> **Exercise materials**:
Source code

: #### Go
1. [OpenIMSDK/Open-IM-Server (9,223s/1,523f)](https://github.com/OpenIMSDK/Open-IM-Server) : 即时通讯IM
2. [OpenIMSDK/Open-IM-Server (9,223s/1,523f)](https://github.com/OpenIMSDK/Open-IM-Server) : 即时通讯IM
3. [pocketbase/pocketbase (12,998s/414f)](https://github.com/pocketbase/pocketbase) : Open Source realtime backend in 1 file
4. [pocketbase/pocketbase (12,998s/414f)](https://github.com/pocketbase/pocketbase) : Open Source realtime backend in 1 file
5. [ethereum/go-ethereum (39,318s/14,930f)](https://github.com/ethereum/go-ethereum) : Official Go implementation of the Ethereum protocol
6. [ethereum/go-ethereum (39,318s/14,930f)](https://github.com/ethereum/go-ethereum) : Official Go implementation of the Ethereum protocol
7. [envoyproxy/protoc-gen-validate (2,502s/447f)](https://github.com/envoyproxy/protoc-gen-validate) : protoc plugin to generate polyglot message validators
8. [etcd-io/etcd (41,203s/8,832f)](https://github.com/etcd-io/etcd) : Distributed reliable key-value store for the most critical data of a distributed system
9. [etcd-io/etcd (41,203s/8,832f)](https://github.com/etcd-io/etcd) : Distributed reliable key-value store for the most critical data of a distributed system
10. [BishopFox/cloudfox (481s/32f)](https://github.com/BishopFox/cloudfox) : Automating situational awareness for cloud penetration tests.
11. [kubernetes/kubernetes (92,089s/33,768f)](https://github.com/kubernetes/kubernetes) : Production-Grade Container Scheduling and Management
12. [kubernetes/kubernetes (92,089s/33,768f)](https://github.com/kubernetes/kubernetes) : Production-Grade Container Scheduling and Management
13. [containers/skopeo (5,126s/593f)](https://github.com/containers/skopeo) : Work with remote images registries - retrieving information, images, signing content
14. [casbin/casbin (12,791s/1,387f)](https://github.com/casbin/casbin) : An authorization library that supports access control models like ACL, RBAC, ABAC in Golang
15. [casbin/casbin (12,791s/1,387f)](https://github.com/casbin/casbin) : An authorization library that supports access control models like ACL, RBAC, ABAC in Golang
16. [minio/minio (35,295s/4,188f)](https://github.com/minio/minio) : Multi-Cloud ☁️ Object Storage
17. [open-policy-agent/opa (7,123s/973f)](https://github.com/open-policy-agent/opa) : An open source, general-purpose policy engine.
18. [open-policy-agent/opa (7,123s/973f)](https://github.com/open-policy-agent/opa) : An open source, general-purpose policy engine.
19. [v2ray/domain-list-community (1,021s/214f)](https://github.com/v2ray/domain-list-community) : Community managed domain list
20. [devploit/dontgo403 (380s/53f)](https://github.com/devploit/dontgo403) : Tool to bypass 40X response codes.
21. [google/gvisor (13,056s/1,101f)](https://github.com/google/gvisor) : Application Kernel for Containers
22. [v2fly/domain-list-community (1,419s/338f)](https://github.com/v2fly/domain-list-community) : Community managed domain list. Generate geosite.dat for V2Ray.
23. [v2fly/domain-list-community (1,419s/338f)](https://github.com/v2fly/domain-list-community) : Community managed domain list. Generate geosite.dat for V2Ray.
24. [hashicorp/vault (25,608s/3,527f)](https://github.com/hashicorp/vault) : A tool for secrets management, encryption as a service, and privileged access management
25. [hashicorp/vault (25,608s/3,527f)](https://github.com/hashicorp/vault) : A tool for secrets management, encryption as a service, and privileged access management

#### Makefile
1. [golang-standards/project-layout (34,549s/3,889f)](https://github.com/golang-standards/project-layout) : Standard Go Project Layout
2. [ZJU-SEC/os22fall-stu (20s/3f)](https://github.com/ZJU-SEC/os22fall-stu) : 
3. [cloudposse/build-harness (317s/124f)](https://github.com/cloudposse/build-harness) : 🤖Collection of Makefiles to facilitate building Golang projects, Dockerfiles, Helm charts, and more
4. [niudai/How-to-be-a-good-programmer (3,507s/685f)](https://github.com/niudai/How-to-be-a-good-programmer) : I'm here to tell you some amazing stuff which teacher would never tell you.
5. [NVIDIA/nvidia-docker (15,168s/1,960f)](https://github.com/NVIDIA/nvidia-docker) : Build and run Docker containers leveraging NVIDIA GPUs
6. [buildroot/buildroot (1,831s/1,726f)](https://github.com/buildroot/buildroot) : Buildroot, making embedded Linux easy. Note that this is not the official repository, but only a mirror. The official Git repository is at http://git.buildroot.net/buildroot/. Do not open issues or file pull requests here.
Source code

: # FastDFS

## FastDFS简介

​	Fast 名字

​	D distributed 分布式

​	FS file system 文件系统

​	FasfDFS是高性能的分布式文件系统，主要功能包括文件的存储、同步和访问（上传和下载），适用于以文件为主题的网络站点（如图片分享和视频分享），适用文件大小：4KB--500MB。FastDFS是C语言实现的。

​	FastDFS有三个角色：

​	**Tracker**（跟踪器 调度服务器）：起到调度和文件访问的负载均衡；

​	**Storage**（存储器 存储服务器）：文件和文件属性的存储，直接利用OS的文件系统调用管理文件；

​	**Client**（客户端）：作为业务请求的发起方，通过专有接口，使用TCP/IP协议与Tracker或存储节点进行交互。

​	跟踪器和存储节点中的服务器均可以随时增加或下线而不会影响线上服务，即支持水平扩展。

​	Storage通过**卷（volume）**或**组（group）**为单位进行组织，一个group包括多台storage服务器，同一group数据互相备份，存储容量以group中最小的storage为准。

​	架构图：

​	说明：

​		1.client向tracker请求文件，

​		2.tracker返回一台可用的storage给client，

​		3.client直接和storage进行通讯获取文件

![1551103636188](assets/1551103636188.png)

> **Your assignment**: Print each entry above again, exactly as it was given.

> **Result below**:
Source code

: #### Go
1. [OpenIMSDK/Open-IM-Server (9,223s/1,523f)](https://github.com/OpenIMSDK/Open-IM-Server) : 即时通讯IM
2. [OpenIMSDK/Open-IM-Server (9,223s/1,523f)](https://github.com/OpenIMSDK/Open-IM-Server) : 即时通讯IM
3. [pocketbase/pocketbase (12,998s/414f)](https://github.com/pocketbase/pocketbase) : Open Source realtime backend in 1 file
4. [pocketbase/pocketbase (12,998s/414f)](https://github.com/pocketbase/pocketbase) : Open Source realtime backend in 1 file
5. [ethereum/go-ethereum (39,318s/14,930f)](https://github.com/ethereum/go-ethereum) : Official Go implementation of the Ethereum protocol
6. [ethereum/go-ethereum (39,318s/14,930f)](https://github.com/ethereum/go-ethereum) : Official Go implementation of the Ethereum protocol
7. [envoyproxy/protoc-gen-validate (2,502s/447f)](https://github.com/envoyproxy/protoc-gen-validate) : protoc plugin to generate polyglot message validators
8. [etcd-io/etcd (41,203s/8,832f)](https://github.com/etcd-io/etcd) : Distributed reliable key-value store for the most critical data of a distributed system
9. [etcd-io/etcd (41,203s/8,832f)](https://github.com/etcd-io/etcd) : Distributed reliable key-value store for the most critical data of a distributed system
10. [BishopFox/cloudfox (481s/32f)](https://github.com/BishopFox/cloudfox) : Automating situational awareness for cloud penetration tests.
11. [kubernetes/kubernetes (92,089s/33,768f)](https://github.com/kubernetes/kubernetes) : Production-Grade Container Scheduling and Management
12. [kubernetes/kubernetes (92,089s/33,768f)](https://github.com/kubernetes/kubernetes) : Production-Grade Container Scheduling and Management
13. [containers/skopeo (5,126s/593f)](https://github.com/containers/skopeo) : Work with remote images registries - retrieving information, images, signing content
14. [casbin/casbin (12,791s/1,387f)](https://github.com/casbin/casbin) : An authorization library that supports access control models like ACL, RBAC, ABAC in Golang
15. [casbin/casbin (12,791s/1,387f)](https://github.com/casbin/casbin) : An authorization library that supports access control models like ACL, RBAC, ABAC in Golang
16. [minio/minio (35,295s/4,188f)](https://github.com/minio/minio) : Multi-Cloud ☁️ Object Storage
17. [open-policy-agent/opa (7,123s/973f)](https://github.com/open-policy-agent/opa) : An open source, general-purpose policy engine.
18. [open-policy-agent/opa (7,123s/973f)](https://github.com/open-policy-agent/opa) : An open source, general-purpose policy engine.
19. [v2ray/domain-list-community (1,021s/214f)](https://github.com/v2ray/domain-list-community) : Community managed domain list
20. [devploit/dontgo403 (380s/53f)](https://github.com/devploit/dontgo403) : Tool to bypass 40X response codes.
21. [google/gvisor (13,056s/1,101f)](https://github.com/google/gvisor) : Application Kernel for Containers
22. [v2fly/domain-list-community (1,419s/338f)](https://github.com/v2fly/domain-list-community) : Community managed domain list. Generate geosite.dat for V2Ray.
23. [v2fly/domain-list-community (1,419s/338f)](https://github.com/v2fly/domain-list-community) : Community managed domain list. Generate geosite.dat for V2Ray.
24. [hashicorp/vault (25,608s/3,527f)](https://github.com/hashicorp/vault) : A tool for secrets management, encryption as a service, and privileged access management
25. [hashicorp/vault (25,608s/3,527f)](https://github.com/hashicorp/vault) : A tool for secrets management, encryption as a service, and privileged access management

#### Makefile
1. [golang-standards/project-layout (34,549s/3,889f)](https://github.com/golang-standards/project-layout) : Standard Go Project Layout
2. [ZJU-SEC/os22fall-stu (20s/3f)](https://github.com/ZJU-SEC/os22fall-stu) : 
3. [cloudposse/build-harness (317s/124f)](https://github.com/cloudposse/build-harness) : 🤖Collection of Makefiles to facilitate building Golang projects, Dockerfiles, Helm charts, and more
4. [niudai/How-to-be-a-good-programmer (3,507s/685f)](https://github.com/niudai/How-to-be-a-good-programmer) : I'm here to tell you some amazing stuff which teacher would never tell you.
5. [NVIDIA/nvidia-docker (15,168s/1,960f)](https://github.com/NVIDIA/nvidia-docker) : Build and run Docker containers leveraging NVIDIA GPUs
6. [buildroot/buildroot (1,831s/1,726f)](https://github.com/buildroot/buildroot) : Buildroot, making embedded Linux easy. Note that this is not the official repository, but only a mirror. The official Git repository is at http://git.buildroot.net/buildroot/. Do not open issues or file pull requests here.
Source code

: # FastDFS

## FastDFS简介

​	Fast 名字

​	D distributed 分布式

​	FS file system 文件系统

​	FasfDFS是高性能的分布式文件系统，主要功能包括文件的存储、同步和访问（上传和下载），适用于以文件为主题的网络站点（如图片分享和视频分享），适用文件大小：4KB--500MB。FastDFS是C语言实现的。

​	FastDFS有三个角色：

​	**Tracker**（跟踪器 调度服务器）：起到调度和文件访问的负载均衡；

​	**Storage**（存储器 存储服务器）：文件和文件属性的存储，直接利用OS的文件系统调用管理文件；

​	**Client**（客户端）：作为业务请求的发起方，通过专有接口，使用TCP/IP协议与Tracker或存储节点进行交互。

​	跟踪器和存储节点中的服务器均可以随时增加或下线而不会影响线上服务，即支持水平扩展。

​	Storage通过**卷（volume）**或**组（group）**为单位进行组织，一个group包括多台storage服务器，同一group数据互相备份，存储容量以group中最小的storage为准。

​	架构图：

​	说明：

​		1.client向tracker请求文件，

​		2.tracker返回一台可用的storage给client，

​		3.client直接和storage进行通讯获取文件

![1551103636188](assets/1551103636188.png)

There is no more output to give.